V for Victory Lissa Evans

Doubleday, pp.304, 14.99

Lissa Evans has been single-handedly rescuing the Hampstead novel from its reputation of being preoccupied by pretension and middle-class morality. Her original black comedy (Crooked Heart) concerned Vee, a middle-aged suburban scammer, and the prodigiously bright but orphaned Noel, who join forces in north London’s urban village during the second world war. Evans then went back in time to tell the story of Noel’s Suffragist godmother Mattie founding a disastrous girls’ club on Hampstead Heath during the 1930s (Old Baggage). In V for Victory, the story moves forward again.
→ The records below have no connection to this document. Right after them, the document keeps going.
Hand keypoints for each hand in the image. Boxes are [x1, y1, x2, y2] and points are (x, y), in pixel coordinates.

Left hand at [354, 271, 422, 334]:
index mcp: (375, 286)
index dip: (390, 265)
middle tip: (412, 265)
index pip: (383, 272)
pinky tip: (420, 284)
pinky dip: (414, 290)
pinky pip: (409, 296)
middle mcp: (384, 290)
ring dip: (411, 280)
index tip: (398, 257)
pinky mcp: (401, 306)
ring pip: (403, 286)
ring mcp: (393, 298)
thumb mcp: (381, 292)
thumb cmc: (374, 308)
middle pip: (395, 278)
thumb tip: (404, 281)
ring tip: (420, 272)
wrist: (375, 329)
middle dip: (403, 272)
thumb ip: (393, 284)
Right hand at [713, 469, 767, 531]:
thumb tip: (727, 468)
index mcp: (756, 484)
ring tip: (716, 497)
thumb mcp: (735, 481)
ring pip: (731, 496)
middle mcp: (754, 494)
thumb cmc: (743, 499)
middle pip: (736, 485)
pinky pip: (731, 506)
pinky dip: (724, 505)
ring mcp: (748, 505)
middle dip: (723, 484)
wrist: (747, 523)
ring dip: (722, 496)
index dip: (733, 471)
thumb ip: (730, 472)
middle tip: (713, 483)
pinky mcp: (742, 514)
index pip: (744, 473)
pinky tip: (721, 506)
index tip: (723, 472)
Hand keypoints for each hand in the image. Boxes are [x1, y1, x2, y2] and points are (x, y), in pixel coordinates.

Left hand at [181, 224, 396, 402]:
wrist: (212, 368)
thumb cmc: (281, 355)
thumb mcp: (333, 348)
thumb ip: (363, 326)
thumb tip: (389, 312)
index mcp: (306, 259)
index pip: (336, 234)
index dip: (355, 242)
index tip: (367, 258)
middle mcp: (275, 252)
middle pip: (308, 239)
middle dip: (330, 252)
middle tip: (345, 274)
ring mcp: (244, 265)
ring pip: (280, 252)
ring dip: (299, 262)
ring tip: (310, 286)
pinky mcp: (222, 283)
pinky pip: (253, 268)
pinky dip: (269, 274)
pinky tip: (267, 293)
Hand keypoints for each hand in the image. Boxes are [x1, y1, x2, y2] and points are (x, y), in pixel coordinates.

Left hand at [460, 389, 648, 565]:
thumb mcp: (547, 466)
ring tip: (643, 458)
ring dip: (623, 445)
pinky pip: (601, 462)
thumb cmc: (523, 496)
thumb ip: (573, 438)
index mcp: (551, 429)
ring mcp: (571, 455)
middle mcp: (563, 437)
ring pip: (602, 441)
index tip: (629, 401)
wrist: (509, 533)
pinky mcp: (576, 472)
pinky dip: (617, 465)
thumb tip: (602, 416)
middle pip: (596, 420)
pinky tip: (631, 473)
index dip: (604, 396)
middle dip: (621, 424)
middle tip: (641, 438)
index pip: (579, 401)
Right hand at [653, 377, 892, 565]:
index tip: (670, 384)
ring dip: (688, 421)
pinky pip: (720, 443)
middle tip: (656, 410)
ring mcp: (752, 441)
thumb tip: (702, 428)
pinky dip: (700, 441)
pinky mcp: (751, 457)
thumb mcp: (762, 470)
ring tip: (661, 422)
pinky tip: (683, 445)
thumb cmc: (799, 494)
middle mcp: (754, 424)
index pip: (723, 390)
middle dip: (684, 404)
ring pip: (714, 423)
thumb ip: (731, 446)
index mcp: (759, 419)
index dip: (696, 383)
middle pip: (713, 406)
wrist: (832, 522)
It’s 1944, and Hitler’s rockets are falling all over Britain. Mattie is dead. Vee is pretending to be Noel’s aunt and running an eccentric boarding-house in Mattie’s Hampstead home (left to Noel). One of Mattie’s former pupils, Winnie, is now an air raid warden, pulling civilians from bombed-out buildings. Winnie’s rich, pretty twin Avril has just penned a lubricious but well-received novel of a kind that sounds ominously familiar. Noel, the eternal outsider, is being home-schooled by lodgers, and life has achieved a perilous peace. Then Vee witnesses a road accident and finds herself in court. Her life of lies with Noel is suddenly endangered.

As before, the plot is relatively slight. What keeps you reading is what made Evans a successful scriptwriter for the film (from her novel) Their Finest: her remarkably vivid recreation of British life during the war, and her characters. From Vee and Noel to the most incidental civilians, these are given a pathos and vitality that made me laugh aloud. Vee’s dishonesty is not the kind that makes you root for Highsmith’s Ripley. It is impulsive, sympathetic and brave, as a means of saving both an awkward child and her own self-respect during a time of chaos, crime and mortal peril.

There is a predictable escape from a bomb, quiet heroism and bad behaviour. Her characters, almost all marginalised, bristle with intelligence, and too much of this can be annoying. Noel is not just a walking encyclopaedia teaching himself geography and history, and a first-rate cook, he even speaks Polish. Nevertheless, he engages, though not quite as much as the bullied local journalist Jepson or Winnie do. When our hero finally discovers who both his parents are, it leaves the reader happy at the end of a delightful novel but wondering how long he and Vee will have to enjoy the ordinary life before it is populated by the likes of Avril.